# hekuma / himo



## Gavril

Päivää,

_hekuma _is translated "lust" by the dictionaries I've consulted, but I'm not sure exactly where it would be used. There's at least one other common word that can mean "lust", _himo,_ and I wonder what the difference is between _himo _and _hekuma_?

The verbs (that I know of) derived from these words are somewhat different semantically: _himoita _means "to lust after (something)", whereas _hekumoida (jollain)_ means "to wallow (in sth.)". Does the noun _hekuma _also have a connotation of "wallowing"?

Kiitän mistä tahansa avusta


----------



## Hakro

_Hekuma_ is a bit archaic word (I think), and it's today seldom used except for figurative contexts. 
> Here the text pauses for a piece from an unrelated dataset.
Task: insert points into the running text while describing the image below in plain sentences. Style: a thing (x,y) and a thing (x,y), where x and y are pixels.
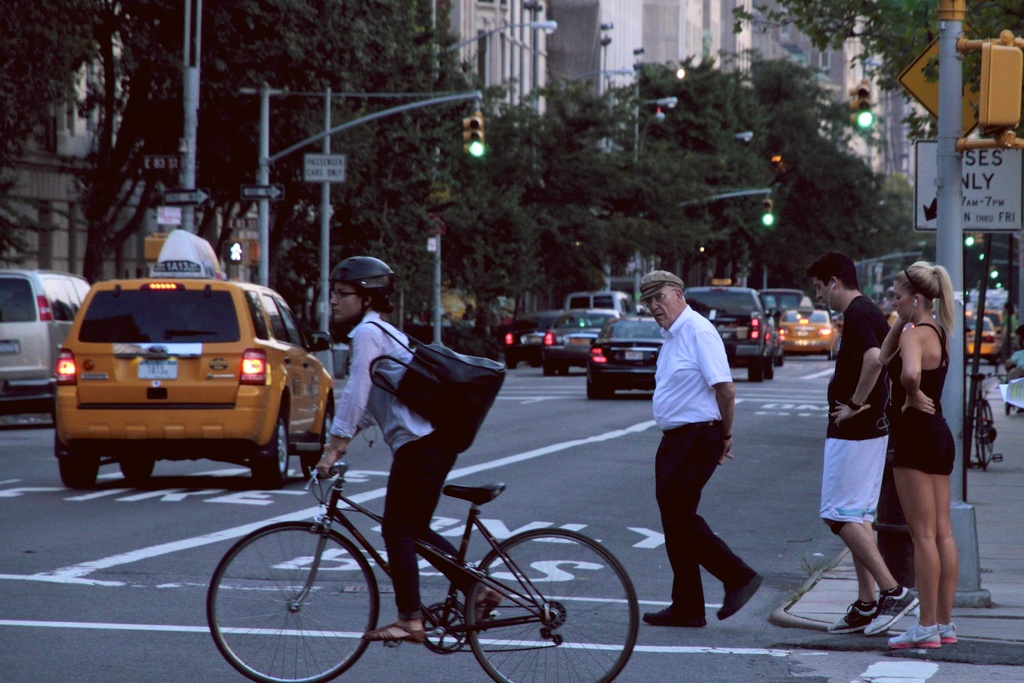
As we can see in the image there are buildings (611,56), trees (624,126), traffic signal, cars (165,300), few people (378,332) walking on road (786,594) and a bicycle (462,555).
You may have _himo_ for women any time but you can have _hekuma_ with women only when you have found them and you are wallowing with them.

I hope this helps a bit.


----------



## Gavril

Could you clarify what "wallowing" means in this case? For ex., if you said _Hän_ _hekumoi suklaalla_, would this normally mean "Hän viettää pitkää aikaa maistelemassa/haistelemassa/ahtamassa itsensä täyteen suklaata"?

Kiitos vielä kerran


----------



## Hakro

I'm sorry, I have never been wallowing in English, so I can't be sure._

Hekumoida: 1) nauttia hillittömästi, 2) herkutella intohimoisesti, 3) elostella, 4) mässätä. _(picked from Nykysuomen Sanakirja)

If it's about chocolate, I'd use 2) and 4).
If it's about women, I'd use 1) and 3).


----------